¿Y si el signo dominante de nuestra época no fuera el odio, sino esa variedad más taimada y cenicienta del odio que es la indiferencia? Nos hemos acostumbrado a pensar, a causa de nuestra incontenible adicción a las redes sociales -con su avalancha de insultos, descalificaciones y burlas-, que vivimos en una era iracunda y ciega, dominada por esta pasión que parece surgir de las entrañas. Y, sin embargo, da la sensación de que toda esa violencia digital no sea acaso más que una simulación o un subterfugio para enmascarar la profunda apatía con la que nos relacionamos con las catástrofes del presente. Muchos gritos virtuales, mucha palabrería virtual, mucha indignación virtual y sin duda mucha rabia virtual, pero en cambio una acción nula o insuficiente frente a los peores males que proliferan a nuestro alrededor.

Gaza quizás sea la piedra de toque, la sinécdoque que hace valer a la parte por el todo: más allá de que los atentados de Hamás sean injustificables, desde hace meses Israel se ha dado a la tarea de destruir por entero esa franja que ya era una especie de prisión al aire libre, provocando casi sesenta mil muertos. Las espurias razones de Netanyahu -perseguido como un criminal de guerra por el Tribunal Penal Internacional al lado de los líderes de Hamás- tienen el componente racista necesario para llamarlo genocidio. Un acto de la más pura barbarie cometido ante nuestros ojos sin que ninguna nación se atreva a detenerlo, como si el Holocausto y los pogromos del pasado -o el intolerable antisemitismo del presente- justificasen la parálisis.

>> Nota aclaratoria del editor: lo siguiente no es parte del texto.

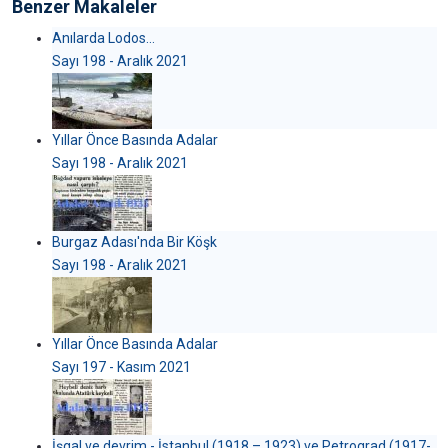
Benzer Makaleler
Anılarda Lodos…
Sayı 198 - Aralık 2021
Yıllar Önce Basında Adalar
Sayı 198 - Aralık 2021
Burgaz Adası'nda Bir Köşk
Sayı 198 - Aralık 2021
Yıllar Önce Basında Adalar
Sayı 197 - Kasım 2021
İşgal ve devrim - İstanbul (1918 – 1923) ve Petrograd (1917-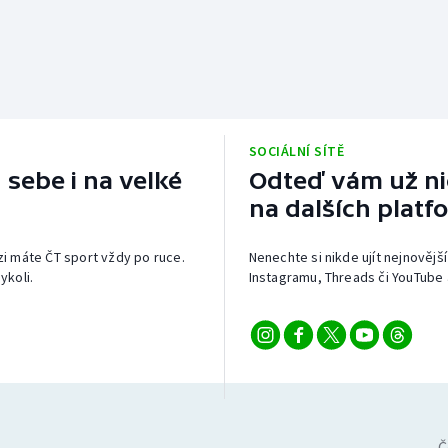
SOCIÁLNÍ SÍTĚ
 sebe i na velké
Odteď vám už nic
na dalších platf
izi máte ČT sport vždy po ruce.
Nenechte si nikde ujít nejnovější
ykoli.
Instagramu, Threads či YouTube 
Č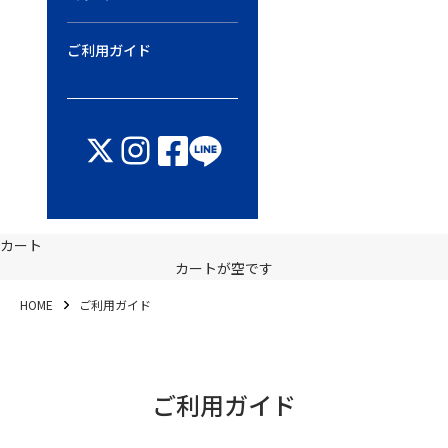
ご利用ガイド
カート
カートが空です
HOME
ご利用ガイド
ご利用ガイド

La misma indiferencia la reservamos a la guerra de Ucrania, desatada por otro déspota, y a las decenas de conflictos armados que proliferan en el planeta. Ninguna novedad: los medios se fijan en los inicios de una guerra, luego la pasan a segundo plano -y de manera aún más acelerada en nuestra vorágine digital- y al cabo la olvidan. Un pasmo equivalente caracteriza a las sociedades avanzadas hacia el maltrato sistemático sufrido por los migrantes, acentuado por los discursos racistas -cada vez más cínicos- de líderes que necesitan construirse un enemigo interno para acentuar su autoritarismo. Miles de seres humanos perseguidos, atrapados o expulsados de Estados Unidos o Europa solo por nacer en el lugar equivocado y arriesgarse a abandonar lo suyo movidos por lo que hoy más se persigue: la esperanza.

El mismo pasmo invade México: un país con medio millón de muertes desde el inicio de la guerra contra el narco. Es decir: un lugar en el que la mayor parte de sus habitantes -como evanescentes fantasmas rulfianos- apenas reparan en que habitan un cementerio. La bajísima participación en las elecciones para juzgadores, así como la apatía con que contemplamos la destrucción del Poder Judicial y el regreso de un partido hegemónico cada vez más impermeable a la crítica y la autocrítica, demuestran otra vez nuestra indiferencia.

Allí estamos, sí, dispuestos a desgarrarnos en las redes o a expulsar en ellas nuestra hiel y nuestra bilis, como si nuestro afán sirviera para otra cosa que abotagarnos y engancharnos a algo que se parece más a un siniestro videojuego que a emprender una acción social concreta. El auge de los distintos modelos autoritarios -y nostálgicos- que hoy proliferan por doquier tal vez descanse en buena medida en este torvo subterfugio: provocar que la crítica y la disidencia se agoten en las redes para que jamás lleguen a las calles. Auspiciar así un activismo light que jamás ponga en peligro los pilares del sistema.

El modelo, al parecer, funciona: con más información que nunca a nuestro alcance, nos dejamos obnubilar por la mentiras cotidianas de esos caudillos y sus fanáticos y, dejando atrás cualquier sombra de auténtica empatía hacia las víctimas, continuamos voluntariamente encerrados en nuestros cómodos -y a fin de cuentas pequeñitos- universos virtuales.